I tried to restrict amount of GPU memory allowed to be allocated by setting --gpu 0.9. (per_process_gpu_memory_fraction)

Why is --gpu 1.0 causing the original issue I posted, but other values <1.0 result in the message from this post, regardless to gpu usage percentage I set?
Why the allocation of chunk of ~2.45 GB does not fail at each training step? (for example step 2 - step 3)?

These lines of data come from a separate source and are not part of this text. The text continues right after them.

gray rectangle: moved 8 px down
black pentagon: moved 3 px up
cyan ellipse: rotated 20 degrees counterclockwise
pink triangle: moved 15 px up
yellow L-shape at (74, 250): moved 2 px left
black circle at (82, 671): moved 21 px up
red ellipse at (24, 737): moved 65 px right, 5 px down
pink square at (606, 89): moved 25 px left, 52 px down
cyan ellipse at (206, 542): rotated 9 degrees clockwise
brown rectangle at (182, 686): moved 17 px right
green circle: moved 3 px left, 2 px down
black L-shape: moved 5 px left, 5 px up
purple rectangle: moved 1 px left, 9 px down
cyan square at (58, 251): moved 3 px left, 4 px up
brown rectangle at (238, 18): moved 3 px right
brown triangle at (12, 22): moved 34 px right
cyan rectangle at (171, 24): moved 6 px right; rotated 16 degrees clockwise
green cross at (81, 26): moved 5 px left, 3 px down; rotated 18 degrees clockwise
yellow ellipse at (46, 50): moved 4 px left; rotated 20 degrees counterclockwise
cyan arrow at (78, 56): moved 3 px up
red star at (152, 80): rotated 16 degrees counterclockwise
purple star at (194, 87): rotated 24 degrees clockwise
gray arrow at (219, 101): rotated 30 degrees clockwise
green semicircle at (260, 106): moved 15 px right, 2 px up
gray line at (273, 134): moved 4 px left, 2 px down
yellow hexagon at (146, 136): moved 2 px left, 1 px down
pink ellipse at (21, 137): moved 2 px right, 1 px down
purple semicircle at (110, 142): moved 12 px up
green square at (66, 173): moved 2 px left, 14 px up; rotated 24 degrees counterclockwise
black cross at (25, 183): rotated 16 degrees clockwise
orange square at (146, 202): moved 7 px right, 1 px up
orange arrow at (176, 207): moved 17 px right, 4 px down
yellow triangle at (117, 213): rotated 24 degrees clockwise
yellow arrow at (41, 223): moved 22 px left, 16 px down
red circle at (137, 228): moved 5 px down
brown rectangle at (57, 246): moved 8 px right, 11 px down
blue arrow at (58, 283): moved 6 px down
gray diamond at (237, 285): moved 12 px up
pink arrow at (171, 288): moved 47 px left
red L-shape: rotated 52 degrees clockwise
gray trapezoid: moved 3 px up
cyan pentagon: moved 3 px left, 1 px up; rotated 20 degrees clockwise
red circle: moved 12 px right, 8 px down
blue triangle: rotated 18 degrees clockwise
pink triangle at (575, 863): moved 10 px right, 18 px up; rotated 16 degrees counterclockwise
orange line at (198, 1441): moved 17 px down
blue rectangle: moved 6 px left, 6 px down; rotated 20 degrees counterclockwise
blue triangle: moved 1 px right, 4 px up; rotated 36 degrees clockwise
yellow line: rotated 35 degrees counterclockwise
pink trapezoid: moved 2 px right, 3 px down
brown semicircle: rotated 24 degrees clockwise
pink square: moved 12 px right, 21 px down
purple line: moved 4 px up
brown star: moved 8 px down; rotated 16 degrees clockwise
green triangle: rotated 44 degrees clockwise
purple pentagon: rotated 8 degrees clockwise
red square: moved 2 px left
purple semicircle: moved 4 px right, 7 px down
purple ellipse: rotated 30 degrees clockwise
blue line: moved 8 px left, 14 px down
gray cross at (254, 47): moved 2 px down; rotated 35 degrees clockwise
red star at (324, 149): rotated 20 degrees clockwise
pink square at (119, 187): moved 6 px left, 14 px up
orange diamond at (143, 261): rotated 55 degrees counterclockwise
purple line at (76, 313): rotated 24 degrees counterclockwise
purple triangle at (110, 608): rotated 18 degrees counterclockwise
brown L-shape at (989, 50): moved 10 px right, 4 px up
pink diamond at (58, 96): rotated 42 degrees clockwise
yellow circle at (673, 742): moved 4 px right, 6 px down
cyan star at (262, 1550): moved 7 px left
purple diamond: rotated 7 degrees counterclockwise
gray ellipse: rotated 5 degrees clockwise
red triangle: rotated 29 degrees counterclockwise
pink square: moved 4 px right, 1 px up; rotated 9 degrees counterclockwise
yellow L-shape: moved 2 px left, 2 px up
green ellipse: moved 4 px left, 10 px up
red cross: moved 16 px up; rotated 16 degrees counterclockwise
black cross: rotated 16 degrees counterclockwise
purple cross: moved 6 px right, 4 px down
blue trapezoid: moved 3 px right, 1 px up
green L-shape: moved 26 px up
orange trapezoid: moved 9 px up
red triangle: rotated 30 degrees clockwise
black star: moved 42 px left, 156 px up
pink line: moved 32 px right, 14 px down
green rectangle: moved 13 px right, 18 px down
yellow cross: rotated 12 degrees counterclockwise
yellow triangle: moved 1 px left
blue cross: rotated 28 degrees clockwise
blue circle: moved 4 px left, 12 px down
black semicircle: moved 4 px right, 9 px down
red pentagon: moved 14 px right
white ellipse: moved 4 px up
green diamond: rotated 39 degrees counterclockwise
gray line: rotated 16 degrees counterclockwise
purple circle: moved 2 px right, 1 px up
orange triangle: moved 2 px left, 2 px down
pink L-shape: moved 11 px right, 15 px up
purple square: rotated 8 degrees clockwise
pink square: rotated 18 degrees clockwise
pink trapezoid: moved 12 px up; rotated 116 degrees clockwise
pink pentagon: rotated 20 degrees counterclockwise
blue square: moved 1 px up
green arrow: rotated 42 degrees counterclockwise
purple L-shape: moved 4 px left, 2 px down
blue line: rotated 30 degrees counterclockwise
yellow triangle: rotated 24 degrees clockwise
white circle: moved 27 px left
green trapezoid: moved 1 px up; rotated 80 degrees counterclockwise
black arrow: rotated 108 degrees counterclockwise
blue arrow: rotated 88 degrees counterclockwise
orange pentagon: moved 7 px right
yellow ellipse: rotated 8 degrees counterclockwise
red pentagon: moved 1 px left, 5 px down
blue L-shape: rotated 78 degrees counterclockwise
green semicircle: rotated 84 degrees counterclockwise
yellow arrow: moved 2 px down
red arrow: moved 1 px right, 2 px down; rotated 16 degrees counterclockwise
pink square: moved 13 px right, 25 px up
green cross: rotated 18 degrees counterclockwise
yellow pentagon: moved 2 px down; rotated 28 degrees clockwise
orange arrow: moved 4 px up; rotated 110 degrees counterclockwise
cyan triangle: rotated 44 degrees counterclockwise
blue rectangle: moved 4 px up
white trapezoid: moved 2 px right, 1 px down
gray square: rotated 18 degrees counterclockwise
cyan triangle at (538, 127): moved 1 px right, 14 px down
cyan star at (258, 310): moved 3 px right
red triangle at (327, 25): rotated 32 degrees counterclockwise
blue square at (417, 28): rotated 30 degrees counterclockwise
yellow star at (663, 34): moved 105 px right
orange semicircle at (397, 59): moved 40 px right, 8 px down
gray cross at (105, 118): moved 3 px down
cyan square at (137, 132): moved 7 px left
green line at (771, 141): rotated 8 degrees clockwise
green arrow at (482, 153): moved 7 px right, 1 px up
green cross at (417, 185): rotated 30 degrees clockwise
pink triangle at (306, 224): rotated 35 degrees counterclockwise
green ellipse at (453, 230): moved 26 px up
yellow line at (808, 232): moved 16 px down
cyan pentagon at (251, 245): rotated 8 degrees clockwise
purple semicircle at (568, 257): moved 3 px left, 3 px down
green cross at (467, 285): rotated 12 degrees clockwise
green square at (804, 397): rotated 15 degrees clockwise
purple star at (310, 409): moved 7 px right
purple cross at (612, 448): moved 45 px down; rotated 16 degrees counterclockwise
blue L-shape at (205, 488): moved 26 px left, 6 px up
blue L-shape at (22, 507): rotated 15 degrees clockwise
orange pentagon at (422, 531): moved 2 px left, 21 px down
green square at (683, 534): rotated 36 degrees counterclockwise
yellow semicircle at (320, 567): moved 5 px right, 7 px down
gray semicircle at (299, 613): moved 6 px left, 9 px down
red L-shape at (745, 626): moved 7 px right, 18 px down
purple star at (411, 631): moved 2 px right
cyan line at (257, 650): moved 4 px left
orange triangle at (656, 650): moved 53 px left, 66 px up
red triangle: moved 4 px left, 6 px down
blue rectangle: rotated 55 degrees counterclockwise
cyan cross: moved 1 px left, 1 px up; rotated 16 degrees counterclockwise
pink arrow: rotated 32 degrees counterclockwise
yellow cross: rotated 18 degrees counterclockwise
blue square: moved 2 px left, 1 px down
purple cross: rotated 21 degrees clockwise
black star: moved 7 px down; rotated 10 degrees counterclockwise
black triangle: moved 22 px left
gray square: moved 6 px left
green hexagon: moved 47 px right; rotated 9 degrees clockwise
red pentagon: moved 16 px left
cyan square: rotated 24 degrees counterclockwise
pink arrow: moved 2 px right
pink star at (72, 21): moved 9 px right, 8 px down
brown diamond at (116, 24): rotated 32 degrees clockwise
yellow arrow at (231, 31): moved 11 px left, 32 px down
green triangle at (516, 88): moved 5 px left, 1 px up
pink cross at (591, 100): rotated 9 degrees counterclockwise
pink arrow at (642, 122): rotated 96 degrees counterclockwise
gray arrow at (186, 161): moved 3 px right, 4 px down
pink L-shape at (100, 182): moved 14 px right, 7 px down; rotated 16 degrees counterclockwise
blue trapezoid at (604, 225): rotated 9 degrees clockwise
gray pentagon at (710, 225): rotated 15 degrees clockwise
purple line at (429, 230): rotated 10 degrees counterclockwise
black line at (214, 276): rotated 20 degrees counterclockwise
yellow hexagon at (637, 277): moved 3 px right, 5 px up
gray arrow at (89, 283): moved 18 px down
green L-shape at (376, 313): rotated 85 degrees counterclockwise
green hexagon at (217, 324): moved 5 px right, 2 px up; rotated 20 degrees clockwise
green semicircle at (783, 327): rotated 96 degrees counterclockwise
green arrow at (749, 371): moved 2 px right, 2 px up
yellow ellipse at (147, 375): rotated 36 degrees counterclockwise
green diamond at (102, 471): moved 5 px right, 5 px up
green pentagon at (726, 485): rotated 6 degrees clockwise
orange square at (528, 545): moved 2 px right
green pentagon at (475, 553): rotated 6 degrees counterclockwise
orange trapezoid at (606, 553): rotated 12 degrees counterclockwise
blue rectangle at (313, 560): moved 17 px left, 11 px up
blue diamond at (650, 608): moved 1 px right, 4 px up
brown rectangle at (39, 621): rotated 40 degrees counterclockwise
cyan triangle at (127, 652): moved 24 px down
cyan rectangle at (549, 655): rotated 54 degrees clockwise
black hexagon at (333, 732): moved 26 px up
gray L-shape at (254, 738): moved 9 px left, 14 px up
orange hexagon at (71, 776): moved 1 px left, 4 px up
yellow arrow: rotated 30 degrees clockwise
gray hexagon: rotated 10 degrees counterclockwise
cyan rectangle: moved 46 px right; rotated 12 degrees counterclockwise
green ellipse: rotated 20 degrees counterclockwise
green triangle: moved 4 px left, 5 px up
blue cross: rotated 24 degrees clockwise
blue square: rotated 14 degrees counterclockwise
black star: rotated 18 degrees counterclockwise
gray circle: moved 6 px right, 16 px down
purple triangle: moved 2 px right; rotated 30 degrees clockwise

I tensorflow/core/common_runtime/gpu/gpu_device.cc:885] Found device 0 with properties: 
name: GeForce GTX 1080
major: 6 minor: 1 memoryClockRate (GHz) 1.8225
pciBusID 0000:01:00.0
Total memory: 7.92GiB
Free memory: 7.55GiB
I tensorflow/core/common_runtime/gpu/gpu_device.cc:906] DMA: 0 
I tensorflow/core/common_runtime/gpu/gpu_device.cc:916] 0:   Y 
I tensorflow/core/common_runtime/gpu/gpu_device.cc:975] Creating TensorFlow device (/gpu:0) -> (device: 0, name: GeForce GTX 1080, pci bus id: 0000:01:00.0)
Finished in 2.17069816589s

Enter training ...
Dataset of 13063 instance(s)
Training statistics: 
    Learning rate : 1e-05
    Batch size    : 48
    Epoch number  : 1000
    Backup every  : 2000
W tensorflow/core/common_runtime/bfc_allocator.cc:217] Ran out of memory trying to allocate 2.43GiB. The caller indicates that this is not a failure, but may mean that there could be performance gains if more memory is available.
W tensorflow/core/common_runtime/bfc_allocator.cc:217] Ran out of memory trying to allocate 2.43GiB. The caller indicates that this is not a failure, but may mean that there could be performance gains if more memory is available.
step 1 - loss 26.9644641876 - moving ave loss 26.9644641876
W tensorflow/core/common_runtime/bfc_allocator.cc:217] Ran out of memory trying to allocate 2.43GiB. The caller indicates that this is not a failure, but may mean that there could be performance gains if more memory is available.
W tensorflow/core/common_runtime/bfc_allocator.cc:217] Ran out of memory trying to allocate 2.43GiB. The caller indicates that this is not a failure, but may mean that there could be performance gains if more memory is available.
step 2 - loss 25.0753860474 - moving ave loss 26.7755563736
step 3 - loss 26.65924263 - moving ave loss 26.7639249992
W tensorflow/core/common_runtime/bfc_allocator.cc:217] Ran out of memory trying to allocate 2.44GiB. The caller indicates that this is not a failure, but may mean that there could be performance gains if more memory is available.
W tensorflow/core/common_runtime/bfc_allocator.cc:217] Ran out of memory trying to allocate 2.44GiB. The caller indicates that this is not a failure, but may mean that there could be performance gains if more memory is available.
step 4 - loss 25.394159317 - moving ave loss 26.626948431

rainmat on 23 Feb 2017

christopher5106 on 1 Mar 2017

lababidi on 31 Mar 2017

The property "gpu" represent how many gpu memory you will use , so you may try set it the value which is less than 1.
good luck!

ZhuoZheng on 18 May 2017

This issue pops up several places in other applications/repos and in the Tensorflow official repo as well. I don't think I can do anything about it at the moment...

thtrieu on 19 May 2017

👍4

Switching to sgd worked for me, tks!